The main results (Table 3) support the inclusion of a rubric, but the avg. EBR baseline with a rubric is quite competitive
While Avg EBR is comparable, it is still a four-point scale. It lacks the fine-grained aspect of evaluation which our approach enables us to achieve. EBR gives us the ability to tease out differences in human judgment and be more nuanced which otherwise is not possible with a four-point scale.
We will make sure to update the paper with the points you mentioned in your review!
Thanks for the response, and glad to hear you will be releasing the dataset!
As for the motivation for the 0-100 scale: it is still not clear to me why such a large scale was selected, though I can see that this is not a crucial design choice. I'd encourage you to make this a little more clear in the paper (that a scale with so many intervals is not needed, and the same results could (likely?) be achieved with a scale with fewer intervals but no multiple-of-5 limitation).
While Avg EBR is comparable, it is still a four-point scale. It lacks the fine-grained aspect of evaluation which our approach enables us to achieve. EBR gives us the ability to tease out differences in human judgment and be more nuanced which otherwise is not possible with a four-point scale.
I may be misunderstanding Table 3, but doesn't it follow from a comparable MAE between avg. EBR and EBR, meaning that each method's error in aligning with human judgement scores (0-100) is about the same, that either 1) a more fine-grained scale does not give the ability to tease out differences in human judgment, or 2) the human judgements do not have such nuances? I see nuanced human judgements in Figure 4a, so I assumed it was the former.
I will keep my score.
This paper uses language models (LMs) to rescale human quality judgments via annotator explanations. The method addresses the importance of human annotations for model adaptation and evaluation as models become more capable. It can calibrate differing human interpretations, refine coarse ratings, and apply rubrics post-annotation. Using a dataset of 12.6k annotations, the method was tested on a QA task, successfully rescaling judgments while maintaining agreement and aligning closer to expert evaluations.

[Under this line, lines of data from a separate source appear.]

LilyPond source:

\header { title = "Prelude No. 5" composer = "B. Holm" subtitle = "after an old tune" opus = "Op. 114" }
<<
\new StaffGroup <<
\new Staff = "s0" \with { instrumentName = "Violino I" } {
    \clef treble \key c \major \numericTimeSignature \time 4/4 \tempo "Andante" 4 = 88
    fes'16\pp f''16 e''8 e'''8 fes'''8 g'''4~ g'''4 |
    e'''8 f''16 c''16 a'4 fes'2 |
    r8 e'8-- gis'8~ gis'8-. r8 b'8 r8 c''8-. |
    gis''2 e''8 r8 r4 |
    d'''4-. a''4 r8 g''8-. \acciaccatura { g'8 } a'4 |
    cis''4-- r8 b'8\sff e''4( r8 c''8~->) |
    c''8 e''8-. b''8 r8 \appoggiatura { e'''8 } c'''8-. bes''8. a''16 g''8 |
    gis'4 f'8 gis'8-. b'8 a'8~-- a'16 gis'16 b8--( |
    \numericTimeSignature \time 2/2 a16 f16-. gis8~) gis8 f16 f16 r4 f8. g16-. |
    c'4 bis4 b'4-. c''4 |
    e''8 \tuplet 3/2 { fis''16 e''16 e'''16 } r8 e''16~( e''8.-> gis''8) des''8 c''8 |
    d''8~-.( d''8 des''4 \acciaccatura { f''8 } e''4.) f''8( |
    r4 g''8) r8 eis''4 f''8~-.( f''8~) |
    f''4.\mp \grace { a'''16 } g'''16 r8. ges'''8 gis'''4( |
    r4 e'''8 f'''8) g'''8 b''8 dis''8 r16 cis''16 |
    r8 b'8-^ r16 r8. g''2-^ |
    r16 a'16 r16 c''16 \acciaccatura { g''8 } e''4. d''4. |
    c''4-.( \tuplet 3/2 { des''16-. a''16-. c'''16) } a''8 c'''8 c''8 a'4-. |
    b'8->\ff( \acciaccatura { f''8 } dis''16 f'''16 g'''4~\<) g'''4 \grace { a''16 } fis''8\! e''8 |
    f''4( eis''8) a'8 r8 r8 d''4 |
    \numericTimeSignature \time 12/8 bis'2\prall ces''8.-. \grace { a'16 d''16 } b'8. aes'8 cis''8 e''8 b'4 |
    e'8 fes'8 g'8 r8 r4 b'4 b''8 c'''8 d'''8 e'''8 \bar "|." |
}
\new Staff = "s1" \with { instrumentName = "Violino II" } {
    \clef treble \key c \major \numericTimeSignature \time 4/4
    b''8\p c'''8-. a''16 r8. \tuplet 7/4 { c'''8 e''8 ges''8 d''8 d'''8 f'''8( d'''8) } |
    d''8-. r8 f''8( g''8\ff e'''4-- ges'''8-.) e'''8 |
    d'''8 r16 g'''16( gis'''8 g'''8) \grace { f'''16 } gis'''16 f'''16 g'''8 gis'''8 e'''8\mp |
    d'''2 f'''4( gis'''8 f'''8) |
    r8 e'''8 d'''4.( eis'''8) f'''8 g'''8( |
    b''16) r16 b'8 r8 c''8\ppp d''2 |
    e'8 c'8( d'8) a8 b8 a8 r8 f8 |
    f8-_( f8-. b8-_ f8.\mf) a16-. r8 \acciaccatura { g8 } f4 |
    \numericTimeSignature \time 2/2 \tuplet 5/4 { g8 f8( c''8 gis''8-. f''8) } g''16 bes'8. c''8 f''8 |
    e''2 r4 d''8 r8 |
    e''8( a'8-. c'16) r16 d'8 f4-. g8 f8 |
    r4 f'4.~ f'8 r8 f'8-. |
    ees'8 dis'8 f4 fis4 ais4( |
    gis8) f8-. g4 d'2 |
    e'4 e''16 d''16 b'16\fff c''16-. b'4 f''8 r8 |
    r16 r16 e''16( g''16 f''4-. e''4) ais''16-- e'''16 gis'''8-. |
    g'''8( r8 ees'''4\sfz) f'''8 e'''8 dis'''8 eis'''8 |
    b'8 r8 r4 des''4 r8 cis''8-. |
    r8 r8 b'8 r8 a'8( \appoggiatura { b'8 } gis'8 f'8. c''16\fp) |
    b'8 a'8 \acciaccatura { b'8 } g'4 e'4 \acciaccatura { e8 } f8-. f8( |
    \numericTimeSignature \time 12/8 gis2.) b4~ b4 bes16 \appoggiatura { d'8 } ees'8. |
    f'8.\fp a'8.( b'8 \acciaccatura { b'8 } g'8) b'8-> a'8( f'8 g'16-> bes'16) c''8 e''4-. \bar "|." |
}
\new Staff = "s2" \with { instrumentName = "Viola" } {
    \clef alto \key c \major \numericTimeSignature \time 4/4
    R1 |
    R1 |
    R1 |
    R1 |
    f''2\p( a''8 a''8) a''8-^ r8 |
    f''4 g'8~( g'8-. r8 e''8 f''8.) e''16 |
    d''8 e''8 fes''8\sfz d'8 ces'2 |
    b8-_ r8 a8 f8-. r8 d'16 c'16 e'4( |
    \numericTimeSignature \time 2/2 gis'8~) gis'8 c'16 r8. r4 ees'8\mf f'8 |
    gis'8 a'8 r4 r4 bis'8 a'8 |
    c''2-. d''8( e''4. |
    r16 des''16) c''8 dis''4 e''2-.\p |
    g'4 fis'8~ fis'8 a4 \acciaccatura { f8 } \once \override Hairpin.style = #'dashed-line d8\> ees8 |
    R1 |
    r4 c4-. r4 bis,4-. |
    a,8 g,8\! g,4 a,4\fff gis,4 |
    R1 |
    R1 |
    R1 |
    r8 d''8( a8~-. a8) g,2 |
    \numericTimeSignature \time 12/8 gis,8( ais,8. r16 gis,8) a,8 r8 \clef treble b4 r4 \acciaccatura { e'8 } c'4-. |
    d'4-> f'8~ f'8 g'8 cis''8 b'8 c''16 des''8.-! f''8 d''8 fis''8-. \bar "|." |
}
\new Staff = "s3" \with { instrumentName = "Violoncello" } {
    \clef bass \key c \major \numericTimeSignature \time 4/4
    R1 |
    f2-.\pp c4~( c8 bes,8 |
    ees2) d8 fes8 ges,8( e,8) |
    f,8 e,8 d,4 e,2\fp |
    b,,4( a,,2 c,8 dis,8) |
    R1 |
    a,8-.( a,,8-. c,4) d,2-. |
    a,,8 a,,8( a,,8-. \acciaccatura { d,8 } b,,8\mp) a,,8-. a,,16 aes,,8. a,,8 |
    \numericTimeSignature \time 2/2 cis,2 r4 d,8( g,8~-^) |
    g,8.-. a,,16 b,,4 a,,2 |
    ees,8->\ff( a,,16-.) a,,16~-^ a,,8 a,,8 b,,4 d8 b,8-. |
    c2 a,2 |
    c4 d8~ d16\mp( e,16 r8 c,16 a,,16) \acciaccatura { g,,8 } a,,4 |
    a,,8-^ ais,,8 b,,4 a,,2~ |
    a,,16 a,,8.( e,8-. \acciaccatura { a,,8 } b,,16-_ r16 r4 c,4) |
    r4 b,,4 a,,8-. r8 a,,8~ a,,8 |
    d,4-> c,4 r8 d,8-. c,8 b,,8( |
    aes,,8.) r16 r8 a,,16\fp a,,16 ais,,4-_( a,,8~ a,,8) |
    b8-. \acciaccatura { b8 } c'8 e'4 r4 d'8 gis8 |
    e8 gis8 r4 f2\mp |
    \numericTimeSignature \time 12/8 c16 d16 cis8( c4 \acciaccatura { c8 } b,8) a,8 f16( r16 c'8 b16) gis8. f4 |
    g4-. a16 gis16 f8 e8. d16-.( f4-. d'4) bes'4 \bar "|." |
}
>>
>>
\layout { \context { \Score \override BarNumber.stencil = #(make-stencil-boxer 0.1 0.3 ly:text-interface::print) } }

Reviewers have mainly raised concerns about the validity of using a fine-grained 0-100 scale instead of a narrower range (e.g., 1-10).
In NLP, the 0-100 scale annotation has been primarily proposed and utilized in the machine translation community, supported by some advantages from a statistical point of view. It can capture subtle differences in the outputs, better aligning with human preference. Relevant works worth mentioning in the paper include:
- Graham et al. (2013): "Continuous Measurement Scales in Human Evaluation of Machine Translation"
- Bojar et al. (2016): "Findings of the 2016 Conference on Machine Translation"
- Sakaguchi et al. (2018): "Efficient Online Scalar Annotation with Bounded Support"
We expect the authors to address other concerns and questions in the final draft.